**TASKS FOR THIS EXERCISE**
1) In the Tumblr Tuesday interview, who is Brad Frost's partner on WTF QR Codes?
2) From the Tumblr Tuesday interview, retype the part that opens with the words containing "Turns out, I" and closes with "QR codes below.".

**EXTRACT**
*** Block opens ***

Welcome to our twenty-seventh Tumblr Tuesday, where every Tuesday we celebrate our love of Tumblr by interviewing the mastermind behind a new blog. Tumblr, a New York City based startup, is like the FFFFound for the rest of the world. It’s as shareable and fast-paced as Twitter but populated with more in-depth text and rich images.
In January, we announced that Tumblr serves 120 million people and 15 billion pageviews every month! But Tumblr’s founder and CEO David Karp admits that one area the blogging network hasn’t performed well enough at thus far is content discovery – which is what our weekly column Tumblr Tuesday is all about.
Have you visited TNW's hype-free blockchain and cryptocurrency news site yet?
It's called Hard Fork.
For this week’s Tumblr Tuesday we caught up with the geeky geniuses behind both WTF Mobile Web and WTF QR Codes (that’s right you’re getting 2 for the price of 1 this week!). We first stumbled upon these sites a week or two ago and all shared a laugh in our back channel. Then, people from all over my social networks (techies and non-techies alike) starting sending me these two sites, saying, “Have you seen these? Hilarious!”
Turns out, I went to college with one of the geeky geniuses named Brad Frost, a developer, musician and Brooklyn-based artist who runs these two sites with his cohorts Jen Simmons and Craig Villamor. Check out our interview after the WTF-est of WTF QR codes below.
CBM: Who are the mad genius behind WTF Mobile Web and WTF QR Codes?
Brad Frost: WTF Mobile Web and WTF QR Codes are collaborative efforts between like minds. I’m a mobile web strategist, front-end designer at R/GA and creator of Mobile Web Best Practices. My WTF Mobile Web cohort is Jen Simmons, the brilliant host of The Web Ahead podcast. My partner in crime for WTF QR Codes is Craig Villamor, who is the director of mobile user experience at Salesforce.com. It’s much more fun to laugh with other people who see eye to eye with you about this stuff.
CBM: Which one did you start first and what was the inspiration behind it?
Brad Frost: Jen mentioned that she’d been hoarding screenshots of terrible mobile web experiences. As it turns out I’d been doing the same thing and already had the domain. So the nerd stars aligned, we set up the Tumblr and launched WTF Mobile Web the next day.

*** Block closes ***

**DATASET CONTENT**
*** Block opens ***

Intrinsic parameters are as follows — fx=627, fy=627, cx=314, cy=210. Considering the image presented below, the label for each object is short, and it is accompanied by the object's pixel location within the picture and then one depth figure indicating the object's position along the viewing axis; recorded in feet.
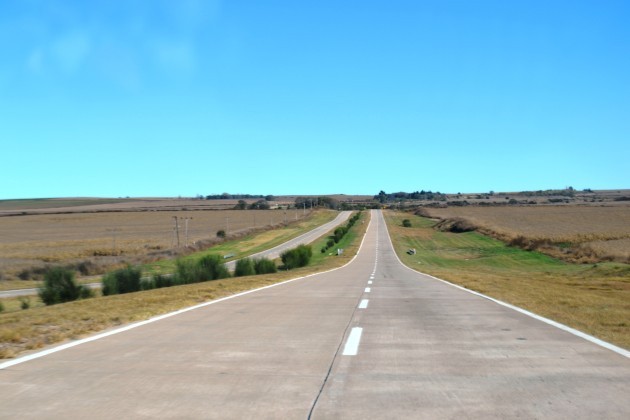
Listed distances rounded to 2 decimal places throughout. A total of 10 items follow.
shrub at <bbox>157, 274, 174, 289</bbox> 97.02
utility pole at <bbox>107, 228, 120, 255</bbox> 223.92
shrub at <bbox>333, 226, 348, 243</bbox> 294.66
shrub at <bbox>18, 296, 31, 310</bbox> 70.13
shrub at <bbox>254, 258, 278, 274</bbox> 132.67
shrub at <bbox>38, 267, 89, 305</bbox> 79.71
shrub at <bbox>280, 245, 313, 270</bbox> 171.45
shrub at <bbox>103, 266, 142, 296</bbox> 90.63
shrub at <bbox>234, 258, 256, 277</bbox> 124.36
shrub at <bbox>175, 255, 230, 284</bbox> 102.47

*** Block closes ***
*** Block opens ***

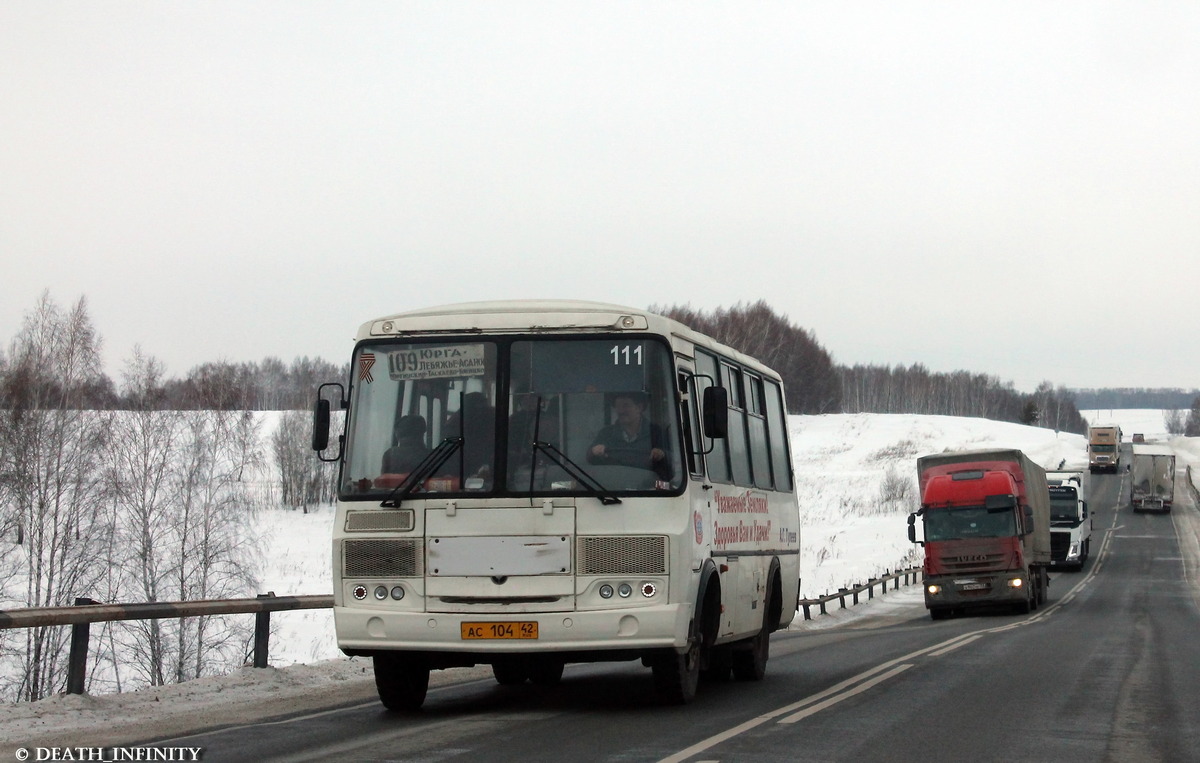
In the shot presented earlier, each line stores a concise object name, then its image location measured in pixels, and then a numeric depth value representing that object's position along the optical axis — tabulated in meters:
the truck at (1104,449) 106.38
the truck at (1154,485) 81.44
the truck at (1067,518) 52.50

*** Block closes ***

**RESULTS**
1) Craig Villamor, the director of mobile user experience at Salesforce.com.

2)
Turns out, I went to college with one of the geeky geniuses named Brad Frost, a developer, musician and Brooklyn-based artist who runs these two sites with his cohorts Jen Simmons and Craig Villamor. Check out our interview after the WTF-est of WTF QR codes below.